Because cost programs at large companies are often complex, with many moving parts and interdependencies, effective change management is critical to success. This entails baseline measures like a program management office, along with clear and consistent communication from leaders to managers and frontline employees. It also requires broader measures to motivate and mobilize employees so that they buy into the program and willingly adopt new behaviors and ways of working.
In successful cost programs, leaders set the overall vision while ensuring that people at all levels engage in the process as well. This gives employees a stake in the firm’s success and some shared ownership of the outcome. They understand the core reasons behind the program, offer input, make suggestions for continued efficiency gains, and adopt a mindset of continuous improvement even after the formal program ends. In that way, companies can apply change management principles to help build a cost-aware culture. But accomplishing this requires a concerted effort from management to clarify the “why” of a cost program, and to offer a clear picture of the target future state.
A Smarter Approach to Implementation: Distributing Decisions to Managers
Across all five of these measures, companies should keep a core principle in mind: cascading decisions downward layer-by-layer in the organization.
All too often, senior leaders determine the detailed plan for a cost program, directly impacting people who are many levels below them. But leaders often don’t have visibility into those layers, leading to missed opportunities and poor decisions. In addition, managers and frontline employees won’t feel any ownership of the outcome if they have no say in designing solutions.
Communication delays are a factor as well: top-down approaches can lead to long gaps between when decisions are made and when they are finally implemented, leading to stress and uncertainty. In our survey data, only about 40% of managers and individual contributors said that changes in processes and roles were clearly communicated to them in top-down cost programs.
In our experience, pushing some decisions down to middle layers and below can generate a better overall result. In this approach, senior leaders set high-level objectives and delegate authority for achieving those goals down to the next level in the organization (with appropriate constraints and monitoring). This enables unit leaders and managers—those with the most direct, firsthand insights into their needs and teams—to make decisions about team structure, who to retain for individual roles, and how to redesign daily work in order to increase efficiency. (See Exhibit 2.)

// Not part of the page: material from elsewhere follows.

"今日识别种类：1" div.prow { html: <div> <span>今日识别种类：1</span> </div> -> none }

Our research found that few companies design their structures this way, yet the benefits are sizable:
- Smarter design. People closest to the work (and to the workers) have firsthand knowledge about their teams and talent that senior leaders simply don’t have. Giving those people direct input into the process leads to better decisions and better outcomes.

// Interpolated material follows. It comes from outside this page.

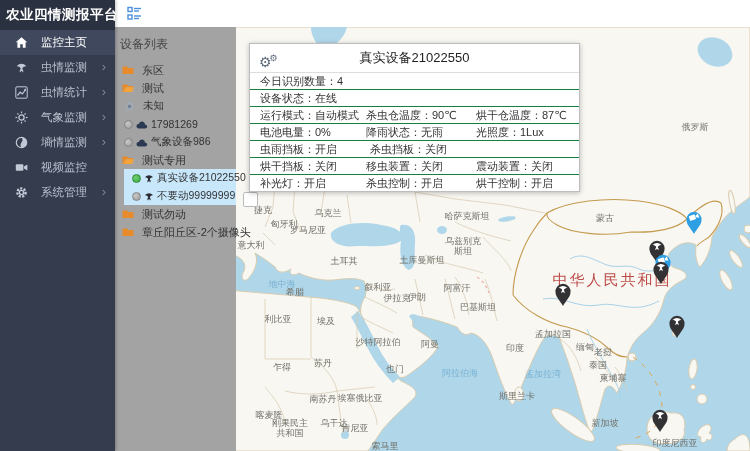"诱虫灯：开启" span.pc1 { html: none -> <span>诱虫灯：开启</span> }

- Better employee retention. In a distributed-decision approach, managers and employees were 50% more likely to say that their company made an effort to retain top talent.
- More cohesive rollout. When decisions cascade to lower levels of the organization, changes to the operating model are more systematic, leading to greater buy-in and helping to embed new behaviors.
- Greater understanding and clarity. When companies use a distributed approach, middle managers and employees were 20% to 30% more likely to say they understood the objectives of their company’s program, along with new priorities, the rationale for decisions made as part of the program, and changes to individual roles and processes.
Cost pressures are only intensifying, but companies need to resist the urge to make undifferentiated cuts to the workforce. By taking a more thoughtful, deliberate approach and applying the five principles discussed here, companies can increase their odds of a successful cost program. In this way, they can dramatically reduce costs and—just as importantly—increase their resilience and agility, equipping them to compete over the long term.